Ramos on Thursday rejected all of plaintiff's arguments. Adopting a code of ethics is not itself misleading if there's an undisclosed ethics breach, he said. Likewise, there was no guarantee made by the company, nor representations of historical compliance, that would have made the undisclosed breach actionable. The code, as noted in case law cited by Ramos, is inherently aspirational.

“The code merely lays out Northern Oil's policies, including prohibited employee conduct, and notes what Northern Oil 'promotes' and what Northern Oil employees 'should' do,” the judge wrote.

On the claims of a breach due to a failure to disclose corporate mismanagement or uncharged criminal conduct, Ramos said action was only possible if the nondisclosure rendered other statements by defendants misleading. Plaintiffs argued that the company's promotion of Reger's qualifications—his expertise and family connections to the industry—qualified as such, considering his actions.

However, Ramos notes that these statements were never claimed as inaccurate themselves by the plaintiffs, and the company's statements never said that Reger was specifically not engaging in inappropriate outside business activities.

Beyond these items, Ramos agreed with defendants that plaintiffs failed to prove scienter, a critical, heightened threshold for proving securities fraud under the Private Securities Litigation Reform Act. Proceeding under the conscious misbehavior or recklessness standard, plaintiff pointed to conversations Stoelk had with a cooperator about Reger's lack of involvement on a day-to-day basis and the work he did for the side company while on the clock for Northern Oil.

The problem, Ramos said, was that none of the allegations addressed whether the company was aware what he was doing was illegal, was violating its code of ethics, or was “improperly abdicated his responsibilities as CEO.” It was even uncertain, based on the allegations, whether Northern Oil's relationship with Dakota Plains “was collaborative or created a conflict of interest.” Nor was Reger's actions shown to be sufficiently reckless.

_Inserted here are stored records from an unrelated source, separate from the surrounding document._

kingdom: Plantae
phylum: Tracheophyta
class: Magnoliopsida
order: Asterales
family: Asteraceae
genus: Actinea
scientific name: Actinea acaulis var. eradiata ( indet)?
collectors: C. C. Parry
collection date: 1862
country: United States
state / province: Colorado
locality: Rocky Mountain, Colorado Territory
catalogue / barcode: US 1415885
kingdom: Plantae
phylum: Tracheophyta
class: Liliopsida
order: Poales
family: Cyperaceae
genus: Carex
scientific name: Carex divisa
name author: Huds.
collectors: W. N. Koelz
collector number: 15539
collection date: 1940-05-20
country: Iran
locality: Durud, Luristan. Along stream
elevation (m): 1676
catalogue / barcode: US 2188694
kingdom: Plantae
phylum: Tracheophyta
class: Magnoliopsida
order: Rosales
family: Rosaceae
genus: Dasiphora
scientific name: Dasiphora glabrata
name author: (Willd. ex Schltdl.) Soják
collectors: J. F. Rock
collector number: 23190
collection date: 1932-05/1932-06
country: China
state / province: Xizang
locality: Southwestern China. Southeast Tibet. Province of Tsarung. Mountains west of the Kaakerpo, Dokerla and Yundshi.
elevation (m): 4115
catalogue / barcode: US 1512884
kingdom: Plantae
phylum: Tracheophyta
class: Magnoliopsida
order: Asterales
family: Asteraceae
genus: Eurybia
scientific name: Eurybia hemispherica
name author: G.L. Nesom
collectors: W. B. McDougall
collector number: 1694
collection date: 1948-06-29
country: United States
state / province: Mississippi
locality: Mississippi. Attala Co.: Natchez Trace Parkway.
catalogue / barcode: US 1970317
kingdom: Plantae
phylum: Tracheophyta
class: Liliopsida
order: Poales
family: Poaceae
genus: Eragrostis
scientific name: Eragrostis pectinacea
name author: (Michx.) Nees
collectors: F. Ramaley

“Defendants may not have disclosed Reger's uncharged involvement with Dakota Plains because there was no reason to believe that Reger's conduct was improper when Defendants made the disclosures, and because Reger believed during the Class Period that the success of Dakota Plains would benefit Northern Oil investors,” Ramos said. “Indeed, when Reger received a Wells Notice from the SEC, Northern Oil terminated him, which undermines scienter.”

Plaintiff was given permission to amend the complaint.

Northern Oil was represented by Latham & Watkins partner Jeff Hammel. In a statement, he said his clients were pleased with the court's “well-reasoned decision.”

Fries' legal team at Pomerantz was led by associate Louis Ludwig. Attempts to reach Ludwig and other attorneys on the case from the firm were unsuccessful.